• What the task asks
Lines from the top of the entries through the line that has "sekretariat." must be duplicated exactly, and no others.

******

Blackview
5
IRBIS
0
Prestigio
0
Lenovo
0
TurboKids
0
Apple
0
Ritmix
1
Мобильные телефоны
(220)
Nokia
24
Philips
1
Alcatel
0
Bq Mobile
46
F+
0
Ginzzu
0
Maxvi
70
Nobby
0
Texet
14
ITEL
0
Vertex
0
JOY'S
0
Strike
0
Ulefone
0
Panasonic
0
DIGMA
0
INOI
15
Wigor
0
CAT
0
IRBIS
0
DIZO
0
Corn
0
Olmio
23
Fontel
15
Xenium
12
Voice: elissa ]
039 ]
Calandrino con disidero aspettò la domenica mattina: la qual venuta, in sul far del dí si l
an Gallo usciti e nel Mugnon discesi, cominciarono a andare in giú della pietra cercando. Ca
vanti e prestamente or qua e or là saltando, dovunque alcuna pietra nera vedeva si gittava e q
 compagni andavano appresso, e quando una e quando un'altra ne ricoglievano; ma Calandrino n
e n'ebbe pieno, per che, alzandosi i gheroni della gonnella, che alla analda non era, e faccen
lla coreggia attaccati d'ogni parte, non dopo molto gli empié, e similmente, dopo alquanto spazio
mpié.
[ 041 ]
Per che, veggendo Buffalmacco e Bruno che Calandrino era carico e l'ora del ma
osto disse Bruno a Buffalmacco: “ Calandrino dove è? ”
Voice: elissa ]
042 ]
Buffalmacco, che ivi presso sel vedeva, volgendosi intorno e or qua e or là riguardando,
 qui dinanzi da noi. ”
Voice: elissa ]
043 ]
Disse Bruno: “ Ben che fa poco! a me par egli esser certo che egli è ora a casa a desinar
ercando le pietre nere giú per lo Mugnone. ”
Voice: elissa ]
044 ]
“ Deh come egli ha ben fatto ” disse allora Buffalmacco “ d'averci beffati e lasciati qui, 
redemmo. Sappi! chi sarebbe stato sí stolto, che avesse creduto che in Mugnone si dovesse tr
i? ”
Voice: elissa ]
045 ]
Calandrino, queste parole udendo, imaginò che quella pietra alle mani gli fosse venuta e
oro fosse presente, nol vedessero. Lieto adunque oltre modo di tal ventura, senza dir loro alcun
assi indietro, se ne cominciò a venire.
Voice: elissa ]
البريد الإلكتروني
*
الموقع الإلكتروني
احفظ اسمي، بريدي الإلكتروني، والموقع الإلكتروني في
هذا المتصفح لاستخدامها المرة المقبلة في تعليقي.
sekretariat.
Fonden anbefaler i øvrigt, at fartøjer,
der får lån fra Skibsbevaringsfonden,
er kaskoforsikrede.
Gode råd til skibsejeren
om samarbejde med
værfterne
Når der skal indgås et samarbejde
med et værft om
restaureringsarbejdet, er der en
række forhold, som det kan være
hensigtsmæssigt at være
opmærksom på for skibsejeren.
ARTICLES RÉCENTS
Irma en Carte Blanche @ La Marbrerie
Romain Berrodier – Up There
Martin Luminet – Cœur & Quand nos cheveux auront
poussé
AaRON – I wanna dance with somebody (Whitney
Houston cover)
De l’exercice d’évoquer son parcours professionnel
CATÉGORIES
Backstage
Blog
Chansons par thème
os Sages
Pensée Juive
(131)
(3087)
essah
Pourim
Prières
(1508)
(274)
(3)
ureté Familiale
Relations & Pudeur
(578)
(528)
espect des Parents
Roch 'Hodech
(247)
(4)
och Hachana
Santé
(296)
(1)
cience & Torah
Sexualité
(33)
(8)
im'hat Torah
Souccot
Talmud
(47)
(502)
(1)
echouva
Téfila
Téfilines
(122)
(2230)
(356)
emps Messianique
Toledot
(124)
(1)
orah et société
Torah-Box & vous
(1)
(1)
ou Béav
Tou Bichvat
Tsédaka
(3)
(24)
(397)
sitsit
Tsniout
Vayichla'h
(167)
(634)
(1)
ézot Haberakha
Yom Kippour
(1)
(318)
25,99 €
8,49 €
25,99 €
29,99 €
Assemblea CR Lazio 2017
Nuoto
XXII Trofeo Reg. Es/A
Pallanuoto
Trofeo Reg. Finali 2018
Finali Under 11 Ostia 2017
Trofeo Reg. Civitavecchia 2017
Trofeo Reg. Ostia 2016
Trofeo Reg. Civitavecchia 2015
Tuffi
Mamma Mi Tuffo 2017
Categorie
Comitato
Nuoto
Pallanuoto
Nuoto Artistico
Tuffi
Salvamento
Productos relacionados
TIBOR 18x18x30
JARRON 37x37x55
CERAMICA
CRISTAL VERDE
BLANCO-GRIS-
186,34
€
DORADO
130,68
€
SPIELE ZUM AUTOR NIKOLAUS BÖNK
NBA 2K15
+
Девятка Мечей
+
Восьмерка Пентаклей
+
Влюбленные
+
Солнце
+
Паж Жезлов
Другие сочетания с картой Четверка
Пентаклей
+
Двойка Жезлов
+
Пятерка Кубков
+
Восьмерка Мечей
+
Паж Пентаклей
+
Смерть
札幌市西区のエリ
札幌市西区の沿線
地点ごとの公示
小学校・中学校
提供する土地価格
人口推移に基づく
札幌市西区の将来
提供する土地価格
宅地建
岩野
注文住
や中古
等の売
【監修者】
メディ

******

• Expected output
Blackview
5
IRBIS
0
Prestigio
0
Lenovo
0
TurboKids
0
Apple
0
Ritmix
1
Мобильные телефоны
(220)
Nokia
24
Philips
1
Alcatel
0
Bq Mobile
46
F+
0
Ginzzu
0
Maxvi
70
Nobby
0
Texet
14
ITEL
0
Vertex
0
JOY'S
0
Strike
0
Ulefone
0
Panasonic
0
DIGMA
0
INOI
15
Wigor
0
CAT
0
IRBIS
0
DIZO
0
Corn
0
Olmio
23
Fontel
15
Xenium
12
Voice: elissa ]
039 ]
Calandrino con disidero aspettò la domenica mattina: la qual venuta, in sul far del dí si l
an Gallo usciti e nel Mugnon discesi, cominciarono a andare in giú della pietra cercando. Ca
vanti e prestamente or qua e or là saltando, dovunque alcuna pietra nera vedeva si gittava e q
 compagni andavano appresso, e quando una e quando un'altra ne ricoglievano; ma Calandrino n
e n'ebbe pieno, per che, alzandosi i gheroni della gonnella, che alla analda non era, e faccen
lla coreggia attaccati d'ogni parte, non dopo molto gli empié, e similmente, dopo alquanto spazio
mpié.
[ 041 ]
Per che, veggendo Buffalmacco e Bruno che Calandrino era carico e l'ora del ma
osto disse Bruno a Buffalmacco: “ Calandrino dove è? ”
Voice: elissa ]
042 ]
Buffalmacco, che ivi presso sel vedeva, volgendosi intorno e or qua e or là riguardando,
 qui dinanzi da noi. ”
Voice: elissa ]
043 ]
Disse Bruno: “ Ben che fa poco! a me par egli esser certo che egli è ora a casa a desinar
ercando le pietre nere giú per lo Mugnone. ”
Voice: elissa ]
044 ]
“ Deh come egli ha ben fatto ” disse allora Buffalmacco “ d'averci beffati e lasciati qui, 
redemmo. Sappi! chi sarebbe stato sí stolto, che avesse creduto che in Mugnone si dovesse tr
i? ”
Voice: elissa ]
045 ]
Calandrino, queste parole udendo, imaginò che quella pietra alle mani gli fosse venuta e
oro fosse presente, nol vedessero. Lieto adunque oltre modo di tal ventura, senza dir loro alcun
assi indietro, se ne cominciò a venire.
Voice: elissa ]
البريد الإلكتروني
*
الموقع الإلكتروني
احفظ اسمي، بريدي الإلكتروني، والموقع الإلكتروني في
هذا المتصفح لاستخدامها المرة المقبلة في تعليقي.
sekretariat.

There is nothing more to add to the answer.